I have a question about series circuits. There are 3 resistors, R1 is 10kohms/.5W and R2 is 3.3kohms/.250W and the third is unknown. If the circuit draws a current of 1.5mA from a 27V source, how do i calculate the ohmic value of the third resistor?
Nicholas, Mohawk College
Thank you for your question, Nicholas. Physics is not normally my forte, but I can help you with this one.

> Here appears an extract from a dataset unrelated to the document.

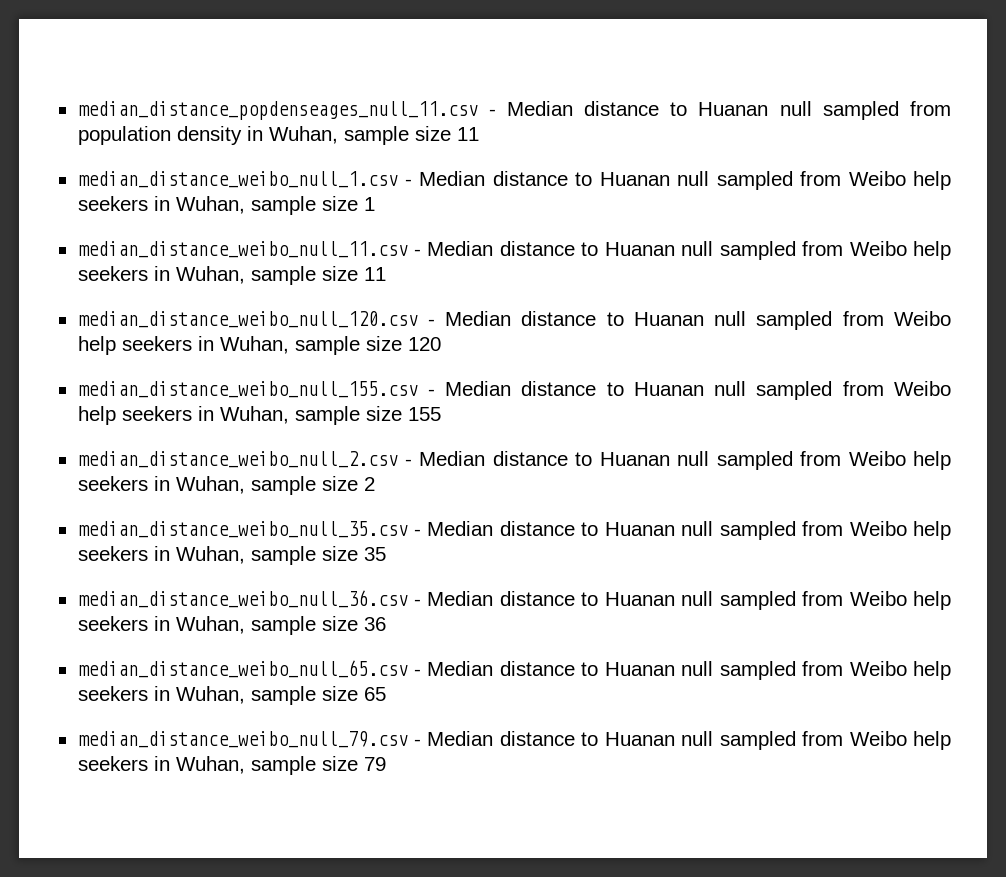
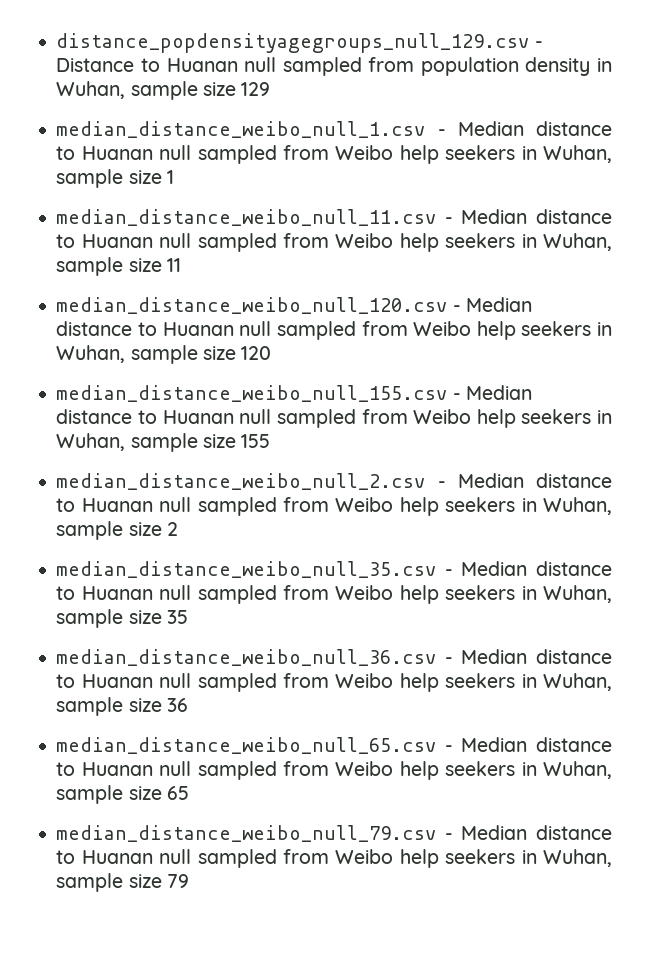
[77,101,660,120] median_distance_popdenseages_null_11.csv - Median distance -> [56,33,543,53] [56,58,135,72] distance_popdensityagegroups_null_129.csv - Distance
[456,127,479,141] 11 -> [241,82,271,96] 129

Our first step is to determine the power and resistance for the circuit as a whole. We are given the power in volts and current in milliamps, so to find the power we should convert milliamps to amps:
1.5mA x 1A/1000mA = 0.0015A
With the current now expressed in Amps, we can calculate the power for this circuit:
power = current x volts, or
power = 0.0015A x 27V, or
power = 0.0405W
Now let's find the total resistance in the series circuit by using Ohm's law:
resistance = volts/current, or
resistance = 27V/0.0015A, or
resistance = 18,000 ohms or 18kohms
Now comes the fun part. The resistance values given in the question are not the resistance in this circuit but resistance ratings based on wattage, as evidenced by the ohms/W units. To find their resistance in this circuit, we'll need to convert these values to ohms/0.0405W as our next step:
r1/0.0405W = 10000ohms/.5W
r1 = (10,000ohms)(.0405W)/(.5W), or 810 ohms
r2/0.0405W = 3300ohms/.25W
r2 = (3,300ohms)(.0405W)/(.25W), or 534.6 ohms
Now for the big finish. We know the total resistance of the series circuit (18,000 ohms). We know the resistance of two of the three resistors. We know that in a series circuit, the total resistance is the sum of all the resistors in series. Thus, the third resistor is:
r3 = 18,000 ohms – (810 ohms + 534.6 ohms), or
r3 = 16,655.4 ohms
I hope this helps. Let us know if you need anything else.